WHAT THE TASK REQUIRES: Convert the lines of the data running from the line containing "## 36.40.160 - Emergencies" through the line containing "The service and" into a JSON list of strings, with one string per line and no blank lines.

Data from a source
= Beginning of Section =
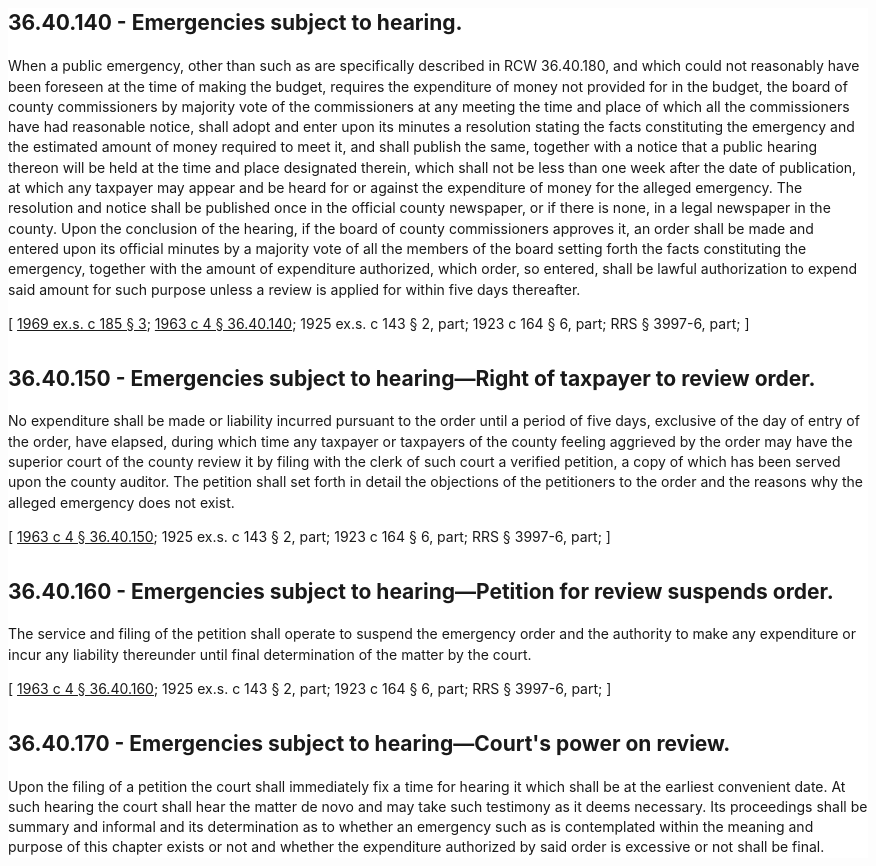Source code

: ## 36.40.140 - Emergencies subject to hearing.
When a public emergency, other than such as are specifically described in RCW 36.40.180, and which could not reasonably have been foreseen at the time of making the budget, requires the expenditure of money not provided for in the budget, the board of county commissioners by majority vote of the commissioners at any meeting the time and place of which all the commissioners have had reasonable notice, shall adopt and enter upon its minutes a resolution stating the facts constituting the emergency and the estimated amount of money required to meet it, and shall publish the same, together with a notice that a public hearing thereon will be held at the time and place designated therein, which shall not be less than one week after the date of publication, at which any taxpayer may appear and be heard for or against the expenditure of money for the alleged emergency. The resolution and notice shall be published once in the official county newspaper, or if there is none, in a legal newspaper in the county. Upon the conclusion of the hearing, if the board of county commissioners approves it, an order shall be made and entered upon its official minutes by a majority vote of all the members of the board setting forth the facts constituting the emergency, together with the amount of expenditure authorized, which order, so entered, shall be lawful authorization to expend said amount for such purpose unless a review is applied for within five days thereafter.

\[ [1969 ex.s. c 185 § 3](http://leg.wa.gov/CodeReviser/documents/sessionlaw/1969ex1c185.pdf?cite=1969%20ex.s.%20c%20185%20§%203); [1963 c 4 § 36.40.140](http://leg.wa.gov/CodeReviser/documents/sessionlaw/1963c4.pdf?cite=1963%20c%204%20§%2036.40.140); 1925 ex.s. c 143 § 2, part; 1923 c 164 § 6, part; RRS § 3997-6, part; \]

## 36.40.150 - Emergencies subject to hearing—Right of taxpayer to review order.
No expenditure shall be made or liability incurred pursuant to the order until a period of five days, exclusive of the day of entry of the order, have elapsed, during which time any taxpayer or taxpayers of the county feeling aggrieved by the order may have the superior court of the county review it by filing with the clerk of such court a verified petition, a copy of which has been served upon the county auditor. The petition shall set forth in detail the objections of the petitioners to the order and the reasons why the alleged emergency does not exist.

\[ [1963 c 4 § 36.40.150](http://leg.wa.gov/CodeReviser/documents/sessionlaw/1963c4.pdf?cite=1963%20c%204%20§%2036.40.150); 1925 ex.s. c 143 § 2, part; 1923 c 164 § 6, part; RRS § 3997-6, part; \]

## 36.40.160 - Emergencies subject to hearing—Petition for review suspends order.
The service and filing of the petition shall operate to suspend the emergency order and the authority to make any expenditure or incur any liability thereunder until final determination of the matter by the court.

\[ [1963 c 4 § 36.40.160](http://leg.wa.gov/CodeReviser/documents/sessionlaw/1963c4.pdf?cite=1963%20c%204%20§%2036.40.160); 1925 ex.s. c 143 § 2, part; 1923 c 164 § 6, part; RRS § 3997-6, part; \]

## 36.40.170 - Emergencies subject to hearing—Court's power on review.
Upon the filing of a petition the court shall immediately fix a time for hearing it which shall be at the earliest convenient date. At such hearing the court shall hear the matter de novo and may take such testimony as it deems necessary. Its proceedings shall be summary and informal and its determination as to whether an emergency such as is contemplated within the meaning and purpose of this chapter exists or not and whether the expenditure authorized by said order is excessive or not shall be final.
= End of Section =
FINISHED EXERCISE:
[
  "## 36.40.160 - Emergencies subject to hearing—Petition for review suspends order.",
  "The service and filing of the petition shall operate to suspend the emergency order and the authority to make any expenditure or incur any liability thereunder until final determination of the matter by the court."
]